SEBI had complained to the Supreme Court that Sahara has not fulfilled its order and wants to attach its various properties in different parts of the country. Sahara, which is the official sponsor of the Indian cricket team and spends money lavishly on sporting activities, including Formula 1 and IPL, has issued full page advertisements in newspapers, debunking suggestions that it has done anything wrong.
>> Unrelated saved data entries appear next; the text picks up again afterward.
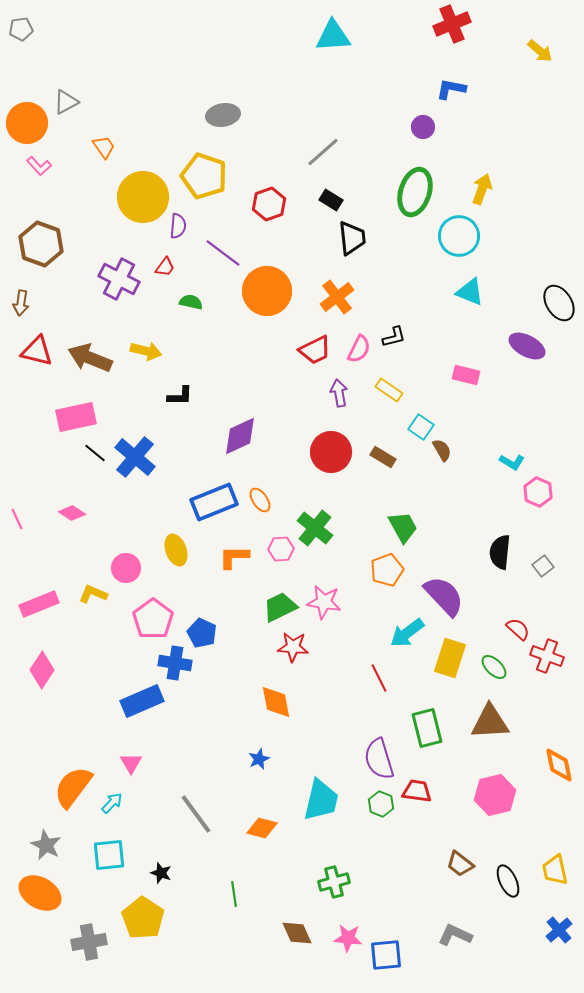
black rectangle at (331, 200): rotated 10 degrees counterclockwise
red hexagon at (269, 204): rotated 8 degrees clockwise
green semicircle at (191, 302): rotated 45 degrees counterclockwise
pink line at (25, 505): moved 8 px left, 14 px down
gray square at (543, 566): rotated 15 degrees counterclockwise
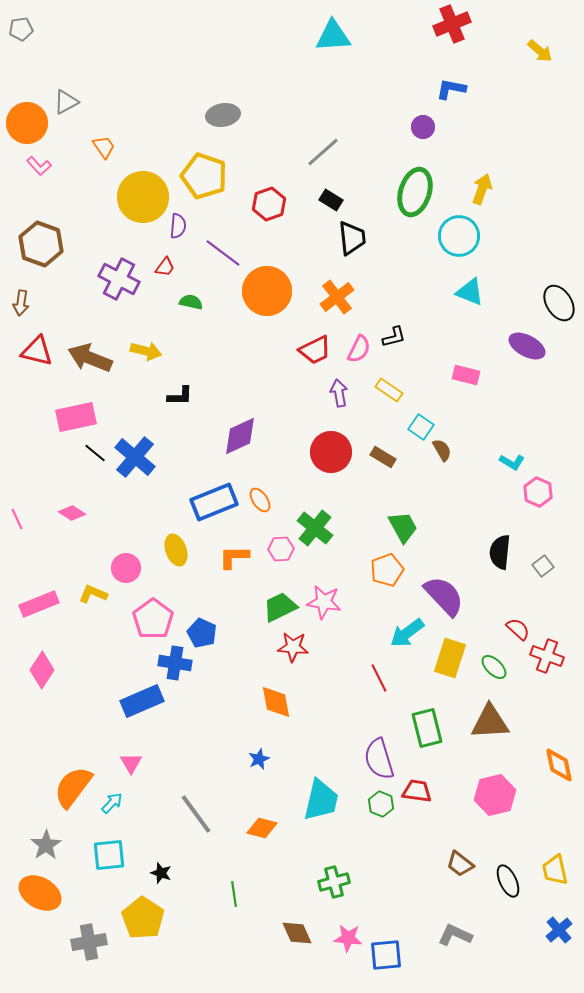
gray star at (46, 845): rotated 12 degrees clockwise
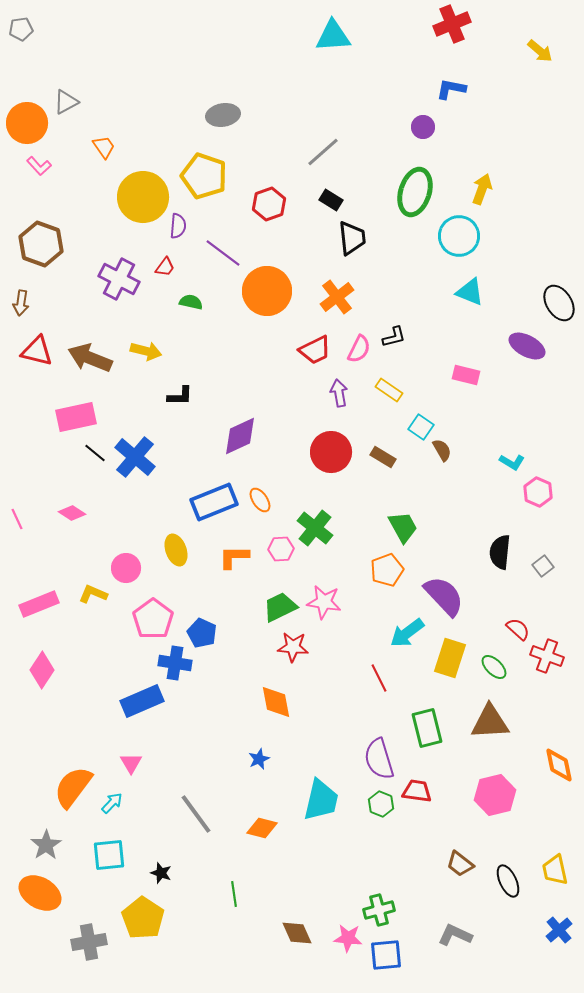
green cross at (334, 882): moved 45 px right, 28 px down
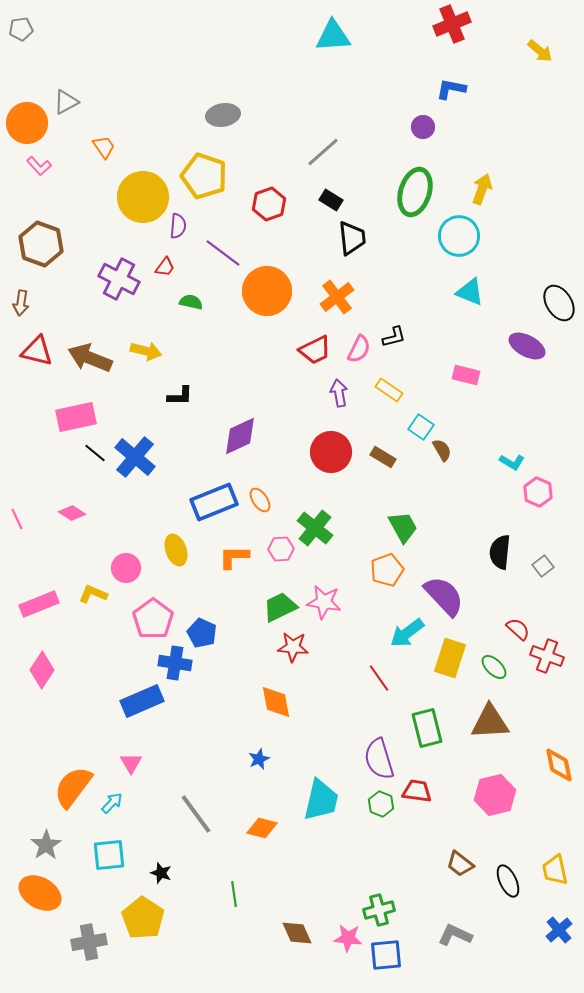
red line at (379, 678): rotated 8 degrees counterclockwise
Ever sinceliberalisation was ushered in, many large companies have been running their affairs like MNCs that do not bother about capital controls imposed by the government and routinely take capital out of the country — not through the FDI route for acquiring or merging businesses — but by using hawala, transfer pricing and mis-invoicing
In fact, the onus is on the government to prove that Sahara, with business worth some $35 billion, could have grown so big by violating the law of the land. If it has indeed transgressed the law and the poor investors have been shortchanged then subsequent governments need to explain in Lucknow and Delhi how they allowed this to happen.
There is indeed an urgent need for redefining the relationship between indigenous capitalists and the State to ensure that a policy framework is created whereby market forces are subjected to professional regulation that prohibits companies from making windfall profits and squirrelling it out of the country in tax havens and other businesses. Indeed, in the absence of a new framework, India’s growth story could soon come to grief.